**Extracted information**
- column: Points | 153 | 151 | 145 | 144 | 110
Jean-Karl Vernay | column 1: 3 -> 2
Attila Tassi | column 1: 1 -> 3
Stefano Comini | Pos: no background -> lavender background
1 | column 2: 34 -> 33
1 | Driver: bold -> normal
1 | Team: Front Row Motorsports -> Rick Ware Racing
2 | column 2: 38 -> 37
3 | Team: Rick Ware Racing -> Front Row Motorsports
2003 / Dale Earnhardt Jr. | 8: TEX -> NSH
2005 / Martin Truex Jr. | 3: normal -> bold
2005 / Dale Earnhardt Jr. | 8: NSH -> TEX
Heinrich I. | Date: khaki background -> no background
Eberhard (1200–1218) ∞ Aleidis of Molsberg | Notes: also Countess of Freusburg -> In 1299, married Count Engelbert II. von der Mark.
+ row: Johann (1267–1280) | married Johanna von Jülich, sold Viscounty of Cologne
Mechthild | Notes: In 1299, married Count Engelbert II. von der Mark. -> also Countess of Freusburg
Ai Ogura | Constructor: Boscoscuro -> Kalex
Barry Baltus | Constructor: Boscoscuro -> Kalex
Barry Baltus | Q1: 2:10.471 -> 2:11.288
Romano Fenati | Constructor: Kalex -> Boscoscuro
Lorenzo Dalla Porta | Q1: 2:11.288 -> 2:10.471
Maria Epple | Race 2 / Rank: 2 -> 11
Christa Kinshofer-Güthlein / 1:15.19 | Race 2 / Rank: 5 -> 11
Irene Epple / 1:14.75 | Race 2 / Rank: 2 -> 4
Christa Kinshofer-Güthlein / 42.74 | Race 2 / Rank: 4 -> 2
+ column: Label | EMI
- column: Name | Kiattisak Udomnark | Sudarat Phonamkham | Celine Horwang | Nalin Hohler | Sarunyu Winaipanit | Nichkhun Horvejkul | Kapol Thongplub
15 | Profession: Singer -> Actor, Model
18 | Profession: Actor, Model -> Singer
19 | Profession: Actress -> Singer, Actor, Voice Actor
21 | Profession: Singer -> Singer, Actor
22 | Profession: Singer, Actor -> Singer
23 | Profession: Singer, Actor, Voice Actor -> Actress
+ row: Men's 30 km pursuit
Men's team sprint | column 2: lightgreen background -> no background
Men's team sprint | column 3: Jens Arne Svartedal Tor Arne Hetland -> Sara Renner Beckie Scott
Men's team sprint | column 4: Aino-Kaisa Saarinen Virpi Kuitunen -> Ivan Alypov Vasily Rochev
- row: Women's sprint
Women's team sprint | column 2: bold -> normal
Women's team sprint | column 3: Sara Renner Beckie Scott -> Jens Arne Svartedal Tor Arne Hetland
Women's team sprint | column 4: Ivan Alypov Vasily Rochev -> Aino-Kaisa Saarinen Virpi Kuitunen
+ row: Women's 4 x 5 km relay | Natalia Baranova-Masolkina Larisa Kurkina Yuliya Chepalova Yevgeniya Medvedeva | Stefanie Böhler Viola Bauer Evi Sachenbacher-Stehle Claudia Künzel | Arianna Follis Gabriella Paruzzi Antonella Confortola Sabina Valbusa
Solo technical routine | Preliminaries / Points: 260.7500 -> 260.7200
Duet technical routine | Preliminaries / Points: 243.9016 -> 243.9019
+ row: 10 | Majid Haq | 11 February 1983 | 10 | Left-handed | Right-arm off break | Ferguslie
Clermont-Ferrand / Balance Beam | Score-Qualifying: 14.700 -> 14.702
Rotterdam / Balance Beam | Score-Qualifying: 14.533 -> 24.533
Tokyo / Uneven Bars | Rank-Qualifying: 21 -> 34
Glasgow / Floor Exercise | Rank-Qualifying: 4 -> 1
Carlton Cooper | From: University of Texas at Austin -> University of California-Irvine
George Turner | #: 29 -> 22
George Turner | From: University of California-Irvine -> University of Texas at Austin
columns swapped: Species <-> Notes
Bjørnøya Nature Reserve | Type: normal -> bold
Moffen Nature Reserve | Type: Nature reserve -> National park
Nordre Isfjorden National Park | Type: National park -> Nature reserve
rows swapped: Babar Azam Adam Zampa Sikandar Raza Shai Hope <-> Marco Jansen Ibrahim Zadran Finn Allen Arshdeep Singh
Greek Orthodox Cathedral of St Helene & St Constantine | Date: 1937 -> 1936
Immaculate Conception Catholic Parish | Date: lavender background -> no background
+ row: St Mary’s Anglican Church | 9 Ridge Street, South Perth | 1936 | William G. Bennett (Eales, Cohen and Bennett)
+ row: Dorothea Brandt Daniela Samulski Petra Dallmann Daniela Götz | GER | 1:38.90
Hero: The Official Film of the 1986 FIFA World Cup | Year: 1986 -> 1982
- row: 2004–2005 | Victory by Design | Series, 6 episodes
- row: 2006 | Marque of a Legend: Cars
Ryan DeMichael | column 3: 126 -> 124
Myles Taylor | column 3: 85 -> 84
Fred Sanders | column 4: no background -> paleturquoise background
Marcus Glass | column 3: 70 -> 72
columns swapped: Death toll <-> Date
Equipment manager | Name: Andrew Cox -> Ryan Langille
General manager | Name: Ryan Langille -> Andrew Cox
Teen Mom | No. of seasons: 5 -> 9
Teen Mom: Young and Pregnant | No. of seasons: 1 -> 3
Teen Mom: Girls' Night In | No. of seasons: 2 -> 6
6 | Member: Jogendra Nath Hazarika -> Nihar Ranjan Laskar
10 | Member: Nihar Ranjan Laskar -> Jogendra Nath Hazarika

**Exercise directions**
Please copy every line of the entries above without changing a single character.

**Solution to the problem**
- column: Points | 153 | 151 | 145 | 144 | 110
Jean-Karl Vernay | column 1: 3 -> 2
Attila Tassi | column 1: 1 -> 3
Stefano Comini | Pos: no background -> lavender background
1 | column 2: 34 -> 33
1 | Driver: bold -> normal
1 | Team: Front Row Motorsports -> Rick Ware Racing
2 | column 2: 38 -> 37
3 | Team: Rick Ware Racing -> Front Row Motorsports
2003 / Dale Earnhardt Jr. | 8: TEX -> NSH
2005 / Martin Truex Jr. | 3: normal -> bold
2005 / Dale Earnhardt Jr. | 8: NSH -> TEX
Heinrich I. | Date: khaki background -> no background
Eberhard (1200–1218) ∞ Aleidis of Molsberg | Notes: also Countess of Freusburg -> In 1299, married Count Engelbert II. von der Mark.
+ row: Johann (1267–1280) | married Johanna von Jülich, sold Viscounty of Cologne
Mechthild | Notes: In 1299, married Count Engelbert II. von der Mark. -> also Countess of Freusburg
Ai Ogura | Constructor: Boscoscuro -> Kalex
Barry Baltus | Constructor: Boscoscuro -> Kalex
Barry Baltus | Q1: 2:10.471 -> 2:11.288
Romano Fenati | Constructor: Kalex -> Boscoscuro
Lorenzo Dalla Porta | Q1: 2:11.288 -> 2:10.471
Maria Epple | Race 2 / Rank: 2 -> 11
Christa Kinshofer-Güthlein / 1:15.19 | Race 2 / Rank: 5 -> 11
Irene Epple / 1:14.75 | Race 2 / Rank: 2 -> 4
Christa Kinshofer-Güthlein / 42.74 | Race 2 / Rank: 4 -> 2
+ column: Label | EMI
- column: Name | Kiattisak Udomnark | Sudarat Phonamkham | Celine Horwang | Nalin Hohler | Sarunyu Winaipanit | Nichkhun Horvejkul | Kapol Thongplub
15 | Profession: Singer -> Actor, Model
18 | Profession: Actor, Model -> Singer
19 | Profession: Actress -> Singer, Actor, Voice Actor
21 | Profession: Singer -> Singer, Actor
22 | Profession: Singer, Actor -> Singer
23 | Profession: Singer, Actor, Voice Actor -> Actress
+ row: Men's 30 km pursuit
Men's team sprint | column 2: lightgreen background -> no background
Men's team sprint | column 3: Jens Arne Svartedal Tor Arne Hetland -> Sara Renner Beckie Scott
Men's team sprint | column 4: Aino-Kaisa Saarinen Virpi Kuitunen -> Ivan Alypov Vasily Rochev
- row: Women's sprint
Women's team sprint | column 2: bold -> normal
Women's team sprint | column 3: Sara Renner Beckie Scott -> Jens Arne Svartedal Tor Arne Hetland
Women's team sprint | column 4: Ivan Alypov Vasily Rochev -> Aino-Kaisa Saarinen Virpi Kuitunen
+ row: Women's 4 x 5 km relay | Natalia Baranova-Masolkina Larisa Kurkina Yuliya Chepalova Yevgeniya Medvedeva | Stefanie Böhler Viola Bauer Evi Sachenbacher-Stehle Claudia Künzel | Arianna Follis Gabriella Paruzzi Antonella Confortola Sabina Valbusa
Solo technical routine | Preliminaries / Points: 260.7500 -> 260.7200
Duet technical routine | Preliminaries / Points: 243.9016 -> 243.9019
+ row: 10 | Majid Haq | 11 February 1983 | 10 | Left-handed | Right-arm off break | Ferguslie
Clermont-Ferrand / Balance Beam | Score-Qualifying: 14.700 -> 14.702
Rotterdam / Balance Beam | Score-Qualifying: 14.533 -> 24.533
Tokyo / Uneven Bars | Rank-Qualifying: 21 -> 34
Glasgow / Floor Exercise | Rank-Qualifying: 4 -> 1
Carlton Cooper | From: University of Texas at Austin -> University of California-Irvine
George Turner | #: 29 -> 22
George Turner | From: University of California-Irvine -> University of Texas at Austin
columns swapped: Species <-> Notes
Bjørnøya Nature Reserve | Type: normal -> bold
Moffen Nature Reserve | Type: Nature reserve -> National park
Nordre Isfjorden National Park | Type: National park -> Nature reserve
rows swapped: Babar Azam Adam Zampa Sikandar Raza Shai Hope <-> Marco Jansen Ibrahim Zadran Finn Allen Arshdeep Singh
Greek Orthodox Cathedral of St Helene & St Constantine | Date: 1937 -> 1936
Immaculate Conception Catholic Parish | Date: lavender background -> no background
+ row: St Mary’s Anglican Church | 9 Ridge Street, South Perth | 1936 | William G. Bennett (Eales, Cohen and Bennett)
+ row: Dorothea Brandt Daniela Samulski Petra Dallmann Daniela Götz | GER | 1:38.90
Hero: The Official Film of the 1986 FIFA World Cup | Year: 1986 -> 1982
- row: 2004–2005 | Victory by Design | Series, 6 episodes
- row: 2006 | Marque of a Legend: Cars
Ryan DeMichael | column 3: 126 -> 124
Myles Taylor | column 3: 85 -> 84
Fred Sanders | column 4: no background -> paleturquoise background
Marcus Glass | column 3: 70 -> 72
columns swapped: Death toll <-> Date
Equipment manager | Name: Andrew Cox -> Ryan Langille
General manager | Name: Ryan Langille -> Andrew Cox
Teen Mom | No. of seasons: 5 -> 9
Teen Mom: Young and Pregnant | No. of seasons: 1 -> 3
Teen Mom: Girls' Night In | No. of seasons: 2 -> 6
6 | Member: Jogendra Nath Hazarika -> Nihar Ranjan Laskar
10 | Member: Nihar Ranjan Laskar -> Jogendra Nath Hazarika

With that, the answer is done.